A • L O V I N G • F A T H E R
Ash 2, 115 Age of Steel
The scheme was wildly illegal, carrying the death penalty if they were caught, but the lords of House Michaelis did not care. Laws were for commoners. Enough wealth to make or break the fortunes of lesser families had flowed from its coffers in pursuit of this goal, this most important of tasks. They were beyond caring about the dictates of mere men, having already resolved themselves to spite the cruelties of the gods and the vagaries of fate. None could stand before a father's earnest wish and honest love for his son, not when partnered with the immense resources at his command.
General Franz Michaelis knew he would hang for this if he was lucky, and burn if he was not. That was why he had made sure to hire only the best for this insanity, this audacity, this heresy, this treason. He had set into motion events that did not only fly in the face of New Atheism, but flaunted the authority of the State itself, the old family asserting itself above and beyond the reach of the relatively new Order of Reconciliation. For he belonged to an old family, one that had known many glories, and brooked few limits to its wishes. Oh, the State claimed dominion over Zaichaer, and his House had long supported it with fire and sword, but that did not mean he felt bound to follow its orders or seek its blessing for family matters.
And the fate of his son was the most intimate of such matters there could be. Anton had had to fight for his life, and the price the boy had paid for it had been great. Robbed of sight by the same hand that had saved him, the quiet if excitable child had been confined to a miserable existence for years, dwelling in a city and with a family that had little concern for those who did not fit the mold of a mighty son of Zaichaer. His opinion was not asked when his father had set his plans into motion, for this was not his decision. It was his obligation. His duty. His curse.

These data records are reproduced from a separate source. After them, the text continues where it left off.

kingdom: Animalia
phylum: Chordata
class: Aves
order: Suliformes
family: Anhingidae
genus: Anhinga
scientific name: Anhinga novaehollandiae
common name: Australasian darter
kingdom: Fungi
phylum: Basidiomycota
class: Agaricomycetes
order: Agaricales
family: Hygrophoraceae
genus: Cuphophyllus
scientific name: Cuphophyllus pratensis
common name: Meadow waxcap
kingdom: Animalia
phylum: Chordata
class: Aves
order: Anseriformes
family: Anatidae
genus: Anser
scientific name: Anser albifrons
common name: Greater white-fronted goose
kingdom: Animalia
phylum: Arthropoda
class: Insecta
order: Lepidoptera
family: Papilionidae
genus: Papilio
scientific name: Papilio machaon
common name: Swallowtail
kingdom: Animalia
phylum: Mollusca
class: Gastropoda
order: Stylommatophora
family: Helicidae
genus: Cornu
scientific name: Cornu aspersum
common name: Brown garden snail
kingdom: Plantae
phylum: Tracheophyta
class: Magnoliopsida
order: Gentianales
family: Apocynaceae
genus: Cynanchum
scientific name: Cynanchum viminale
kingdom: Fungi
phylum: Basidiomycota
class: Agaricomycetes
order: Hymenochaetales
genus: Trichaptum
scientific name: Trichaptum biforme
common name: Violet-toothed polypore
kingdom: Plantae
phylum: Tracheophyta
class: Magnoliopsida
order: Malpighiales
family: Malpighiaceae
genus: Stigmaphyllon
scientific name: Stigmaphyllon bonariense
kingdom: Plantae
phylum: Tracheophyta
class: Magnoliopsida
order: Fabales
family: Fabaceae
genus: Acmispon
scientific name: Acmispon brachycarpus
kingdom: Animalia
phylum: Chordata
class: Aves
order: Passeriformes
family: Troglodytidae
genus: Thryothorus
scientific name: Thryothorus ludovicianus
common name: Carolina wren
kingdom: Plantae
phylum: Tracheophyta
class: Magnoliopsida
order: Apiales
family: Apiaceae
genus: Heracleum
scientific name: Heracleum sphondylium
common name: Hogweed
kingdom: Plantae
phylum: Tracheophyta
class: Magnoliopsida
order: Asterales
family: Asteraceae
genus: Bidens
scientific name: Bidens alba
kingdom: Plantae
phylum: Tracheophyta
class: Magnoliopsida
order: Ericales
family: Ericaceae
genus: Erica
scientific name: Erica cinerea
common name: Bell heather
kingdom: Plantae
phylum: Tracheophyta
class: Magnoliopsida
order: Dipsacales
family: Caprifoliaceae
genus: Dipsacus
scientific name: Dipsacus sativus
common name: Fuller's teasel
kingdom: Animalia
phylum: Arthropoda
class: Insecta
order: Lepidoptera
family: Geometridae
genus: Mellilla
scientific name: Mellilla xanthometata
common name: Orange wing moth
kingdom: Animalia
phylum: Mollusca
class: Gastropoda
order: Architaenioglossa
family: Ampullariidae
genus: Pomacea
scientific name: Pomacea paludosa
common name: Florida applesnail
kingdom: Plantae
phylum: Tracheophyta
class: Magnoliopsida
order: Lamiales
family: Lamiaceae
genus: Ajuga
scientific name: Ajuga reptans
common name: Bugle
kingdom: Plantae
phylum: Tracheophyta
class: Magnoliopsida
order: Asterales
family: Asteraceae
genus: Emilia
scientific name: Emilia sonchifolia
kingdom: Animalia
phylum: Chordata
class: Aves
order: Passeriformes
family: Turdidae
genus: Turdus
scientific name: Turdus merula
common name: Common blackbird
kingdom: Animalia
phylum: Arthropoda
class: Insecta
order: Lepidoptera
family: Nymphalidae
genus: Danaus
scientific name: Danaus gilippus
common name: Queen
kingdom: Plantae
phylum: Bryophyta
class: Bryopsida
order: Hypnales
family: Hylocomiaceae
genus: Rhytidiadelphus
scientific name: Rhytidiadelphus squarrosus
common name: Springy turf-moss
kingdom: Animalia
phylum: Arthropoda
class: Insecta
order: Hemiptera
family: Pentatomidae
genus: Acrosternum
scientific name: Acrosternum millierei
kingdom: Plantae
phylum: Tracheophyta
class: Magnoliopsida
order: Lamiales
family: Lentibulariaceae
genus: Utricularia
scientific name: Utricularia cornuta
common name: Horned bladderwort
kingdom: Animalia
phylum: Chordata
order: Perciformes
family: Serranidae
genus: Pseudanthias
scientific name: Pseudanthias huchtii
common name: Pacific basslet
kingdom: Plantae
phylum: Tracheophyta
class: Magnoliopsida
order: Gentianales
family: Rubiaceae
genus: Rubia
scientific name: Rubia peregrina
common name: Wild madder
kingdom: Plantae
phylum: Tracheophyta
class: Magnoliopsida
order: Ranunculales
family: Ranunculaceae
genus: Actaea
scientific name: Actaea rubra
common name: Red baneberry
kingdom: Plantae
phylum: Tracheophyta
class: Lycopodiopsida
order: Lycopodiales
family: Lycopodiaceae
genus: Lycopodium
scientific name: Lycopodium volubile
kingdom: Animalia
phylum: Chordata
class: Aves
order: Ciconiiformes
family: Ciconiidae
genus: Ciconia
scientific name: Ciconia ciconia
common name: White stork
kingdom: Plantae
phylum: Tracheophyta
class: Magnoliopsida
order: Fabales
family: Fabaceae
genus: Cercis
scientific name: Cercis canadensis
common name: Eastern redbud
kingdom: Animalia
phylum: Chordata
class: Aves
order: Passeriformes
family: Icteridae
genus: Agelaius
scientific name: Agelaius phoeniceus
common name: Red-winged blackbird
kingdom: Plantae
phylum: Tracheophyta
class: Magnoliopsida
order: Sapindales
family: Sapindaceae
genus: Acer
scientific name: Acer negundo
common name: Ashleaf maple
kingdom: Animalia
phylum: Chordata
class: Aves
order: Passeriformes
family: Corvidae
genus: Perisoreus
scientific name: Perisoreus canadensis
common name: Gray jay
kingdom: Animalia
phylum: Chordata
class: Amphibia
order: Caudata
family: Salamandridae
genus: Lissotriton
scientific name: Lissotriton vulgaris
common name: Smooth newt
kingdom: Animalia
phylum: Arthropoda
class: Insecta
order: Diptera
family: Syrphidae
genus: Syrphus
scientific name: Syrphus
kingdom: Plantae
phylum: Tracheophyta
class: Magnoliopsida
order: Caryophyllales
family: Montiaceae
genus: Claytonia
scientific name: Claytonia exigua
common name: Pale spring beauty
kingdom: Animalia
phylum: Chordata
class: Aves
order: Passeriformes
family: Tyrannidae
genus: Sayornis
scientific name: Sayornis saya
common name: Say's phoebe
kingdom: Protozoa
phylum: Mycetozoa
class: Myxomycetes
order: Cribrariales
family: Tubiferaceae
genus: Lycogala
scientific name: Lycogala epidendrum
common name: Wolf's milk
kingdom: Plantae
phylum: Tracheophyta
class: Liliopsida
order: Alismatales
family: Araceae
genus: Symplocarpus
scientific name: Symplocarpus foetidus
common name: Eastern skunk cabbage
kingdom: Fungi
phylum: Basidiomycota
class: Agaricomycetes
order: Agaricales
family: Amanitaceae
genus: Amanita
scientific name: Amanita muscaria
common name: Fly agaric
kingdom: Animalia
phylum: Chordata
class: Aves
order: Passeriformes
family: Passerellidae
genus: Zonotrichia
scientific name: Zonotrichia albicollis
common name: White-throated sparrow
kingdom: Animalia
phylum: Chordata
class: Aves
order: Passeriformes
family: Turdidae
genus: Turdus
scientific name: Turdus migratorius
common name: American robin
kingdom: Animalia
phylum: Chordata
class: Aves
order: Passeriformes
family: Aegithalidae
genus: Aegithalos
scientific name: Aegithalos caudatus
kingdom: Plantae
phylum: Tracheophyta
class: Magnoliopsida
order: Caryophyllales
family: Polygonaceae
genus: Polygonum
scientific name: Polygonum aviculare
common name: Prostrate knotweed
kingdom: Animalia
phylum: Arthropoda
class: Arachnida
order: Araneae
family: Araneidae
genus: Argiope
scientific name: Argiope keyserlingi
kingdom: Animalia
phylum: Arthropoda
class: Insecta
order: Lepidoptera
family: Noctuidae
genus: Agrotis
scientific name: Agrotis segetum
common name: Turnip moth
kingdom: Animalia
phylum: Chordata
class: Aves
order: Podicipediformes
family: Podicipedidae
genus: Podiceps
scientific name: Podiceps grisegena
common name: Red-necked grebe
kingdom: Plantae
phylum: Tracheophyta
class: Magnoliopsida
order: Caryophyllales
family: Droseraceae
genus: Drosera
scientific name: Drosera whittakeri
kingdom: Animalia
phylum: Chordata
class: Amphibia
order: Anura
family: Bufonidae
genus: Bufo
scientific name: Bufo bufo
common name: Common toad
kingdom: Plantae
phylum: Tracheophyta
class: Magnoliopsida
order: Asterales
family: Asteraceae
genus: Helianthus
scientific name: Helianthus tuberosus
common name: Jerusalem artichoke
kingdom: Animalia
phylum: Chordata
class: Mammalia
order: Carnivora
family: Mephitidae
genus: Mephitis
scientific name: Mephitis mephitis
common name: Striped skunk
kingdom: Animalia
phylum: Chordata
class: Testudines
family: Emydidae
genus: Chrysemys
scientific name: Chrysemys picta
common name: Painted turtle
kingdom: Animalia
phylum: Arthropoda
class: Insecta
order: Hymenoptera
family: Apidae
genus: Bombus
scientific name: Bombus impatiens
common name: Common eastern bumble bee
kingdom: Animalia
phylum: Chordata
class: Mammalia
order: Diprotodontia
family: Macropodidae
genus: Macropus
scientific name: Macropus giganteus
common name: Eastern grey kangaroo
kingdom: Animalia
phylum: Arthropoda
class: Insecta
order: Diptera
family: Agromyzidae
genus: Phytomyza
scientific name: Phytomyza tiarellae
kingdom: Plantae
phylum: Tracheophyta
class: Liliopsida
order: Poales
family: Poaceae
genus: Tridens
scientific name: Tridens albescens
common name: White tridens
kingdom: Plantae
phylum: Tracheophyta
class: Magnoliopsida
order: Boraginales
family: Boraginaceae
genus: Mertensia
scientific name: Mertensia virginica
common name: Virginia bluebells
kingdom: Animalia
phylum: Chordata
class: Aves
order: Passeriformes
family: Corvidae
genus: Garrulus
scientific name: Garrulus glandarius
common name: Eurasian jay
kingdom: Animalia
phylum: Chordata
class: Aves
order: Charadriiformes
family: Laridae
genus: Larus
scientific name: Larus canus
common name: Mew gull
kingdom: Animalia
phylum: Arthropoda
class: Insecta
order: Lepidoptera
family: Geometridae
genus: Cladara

Despite his youth, Anton knew enough to be aware of what would happen this night. He waited for the appointed hour in silence, sitting by himself in his bed, dressed in nothing but a shift and a plain white linen band about his sightless eyes. If all went well, then by the dawn he would be able to see, after a fashion. And he would be marked forever as that most horrid caste of humanity, a mage. This was his father's decree, and this he would see done at his word. Understanding was not required of him, only obedience. And so he obeyed, blankly staring into nothingness as the minutes slowly passed by.
The clock struck the hour, and Anton stirred. Things would begin shortly, if they had not already done so. The smugglers would go about their business, bringing a foreign mage into the city and then to the manor. And then his room. Where the mage would ink the same rune they bore upon their body upon his in turn. It would not be long now.